One of the many things I love about Koha is the easy access I have to statistics. I’m a do-it-yourselfer, so I seldom use Koha’s built-in reports. Instead I go directly to the source: Koha’s statistics table.
The statistics table is long-term memory storage for circulation transactions: checkouts, check-ins, renewals, and payments. The kind of reports we depend on most are circulation reports, so I usually focus on checkouts and renewals.
Just a few of these fields are relevant to most of my circulation reports:
- datetime stores the date and time of the transaction.
- branch stores the three-letter code for the branch where the transaction took place.
- type records whether the statistic is a checkout (“issue”), check-in (“return”), renewal (“renew”), payment (“payment”), or write-off (“writeoff”).
- itemnumber, which records the id of the item in Koha’s catalog.

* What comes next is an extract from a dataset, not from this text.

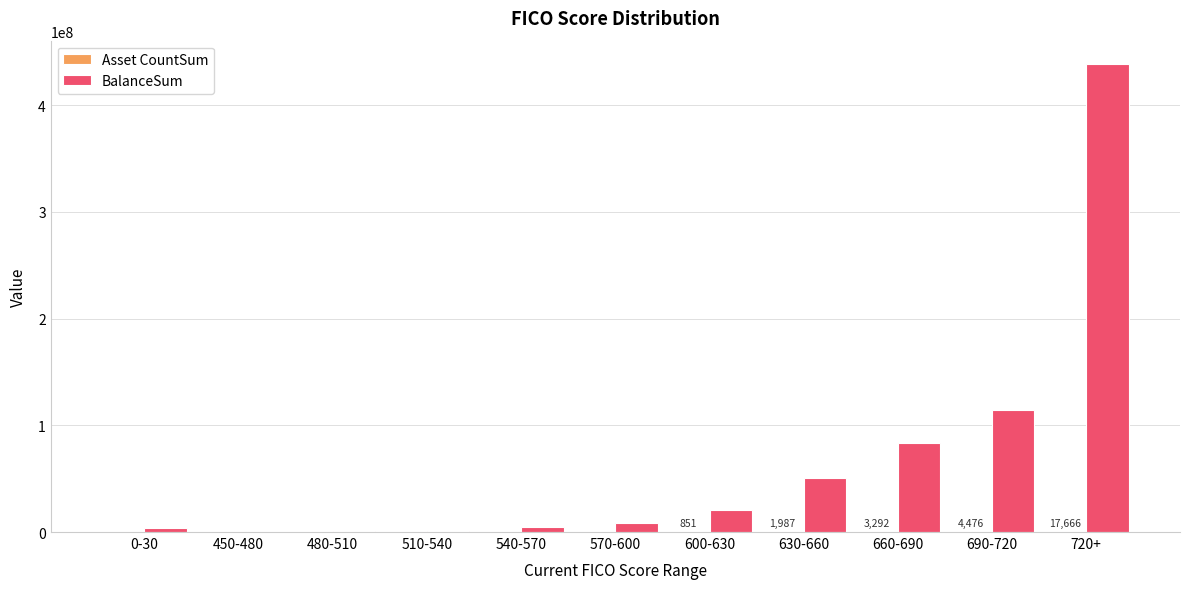

Which series changed the most between 450-480 and 660-690?

BalanceSum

Using these pieces we can put together a query which counts circulations per branch for a given month:
[sourcecode language=”SQL”] SELECT branch,count(*) FROM statistics WHERE year(datetime) = 2009 AND month(datetime) = 12 AND (type = ‘issue’ OR type = ‘renew’) GROUP BY branch ORDER BY branch;
7 rows in set (37.16 sec)
One important thing to note about the results of that query: It took over thirty-seven seconds to execute. That’s ages in MySQL terms, and a cause for caution. We’ve been using Koha since 2003, so our statistics table is huge: almost nine million rows. For that reason I don’t run my statistics queries directly on our production Koha server. I back up the statistics table to a separate database where it won’t interfere with the performance of our Koha operations.
Querying MySQL directly can get you many of the numbers you want, but if you want to aggregate data and manipulate it in fun ways you have to add a scripting layer to the process. For Koha that’s Perl, for me it’s PHP. The end result that I want to share is a report of circulations per month for all branches. This report shows not just the raw numbers from Koha but also formats them as a graph using Google’s Chart API.
This was just a quick look at the kind of work I’ve been doing recently. There are a lot of pieces of the puzzle that I’ve glossed over. I hope at the very least it’s an interesting glimpse of what is possible when you have easy access to your data and the tools to manipulate it.